ERA.id - Direktur Jenderal Kekayaan Negara Kementerian Keuangan (Kemenkeu) Isa Rachmawarta menyatakan saat ini pemerintah mengizinkan utang Lapindo Brantas Inc dan PT Minarak Lapindo Jaya dilunasi memakai aset yang dimiliki mereka.
"Mereka mau menyerahkan aset, oke," kata Isa Rachmawarta dalam diskusi daring di Jakarta dikutip dari Antara, Jumat (4/12/2020).

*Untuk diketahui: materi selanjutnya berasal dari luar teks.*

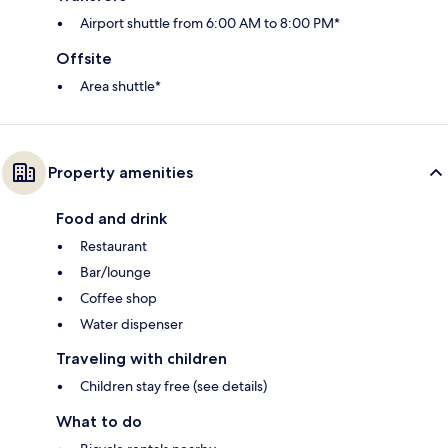
Airport shuttle from 6:00 AM to 8:00 PM*
Offsite
Area shuttle*
Property amenities
Food and drink
Restaurant
Bar/lounge
Coffee shop
Water dispenser
Traveling with children
Children stay free (see details)
What to do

Isa menuturkan nantinya Kemenkeu beserta instansi terkait akan mencoba untuk melihat nilai aset-aset yang digunakan untuk membayar utang sejumlah Rp1,91 triliun.
"Kita jajaki itu. Kita akan lihat aset mana, karena yang jelas kan aset di wilayah yang terdampak itu yang mereka tawarkan pertama," ujarnya.
Berdasarkan hasil audit Badan Pemeriksa Keuangan (BPK) pada 2019, total utang Lapindo Brantas Inc dan PT Minarak Lapindo Jaya hingga 31 Desember 2019 kepada pemerintah sebesar Rp1,91 triliun. Dengan rincian pokok utang sebesar Rp773,38 miliar, bunga Rp163,95 miliar, dan denda Rp981,42 miliar.
"Itu akan kita lihat. Kita akan valuasi kalau memang nilainya ada dan cukup ya tidak masalah akan kita ambil juga," katanya.
Menurut Isa, adanya keputusan untuk mengizinkan pembayaran utang tersebut melalui aset mencerminkan adanya kemajuan dari sisi internal pemerintah.
"Kita ada kemajuan internal di lingkungan pemerintah tapi karena internal maka kita konsultasi dengan Kejaksaan Agung dan BPK. Nanti kalau sudah ada kesimpulan kita mulai mengambil action," jelasnya.
Ia menegaskan esensi dari diberikannya izin membayar utang melalui aset adalah pemerintah ingin menciptakan progres agar kewajiban Lapindo terhadap negara tersebut dapat terpenuhi. Sejauh ini Lapindo Brantas Inc dan PT Minarak Lapindo Jaya baru membayar sekitar Rp5 miliar utang kepada pemerintah terkait dana talangan bagi warga terdampak semburan lumpur di Sidoarjo, Jawa Timur.
"Esensinya adalah kita mau berprogres dengan mencoba berbagai cara agar kewajiban Lapindo itu bisa dipenuhi," tegasnya.
Meski demikian Isa menyatakan jika nilai aset yang diajukan tidak cukup dengan total utang maka pemerintah akan segera mencari cara lain termasuk meminta pembayaran secara tunai.
"Pembayaran tunai itu tetap menjadi opsi utama bagi kami, tapi kami sekarang mulai melihat opsi lain yang mungkin bisa mereka pakai untuk melunasi kewajiban itu," katanya.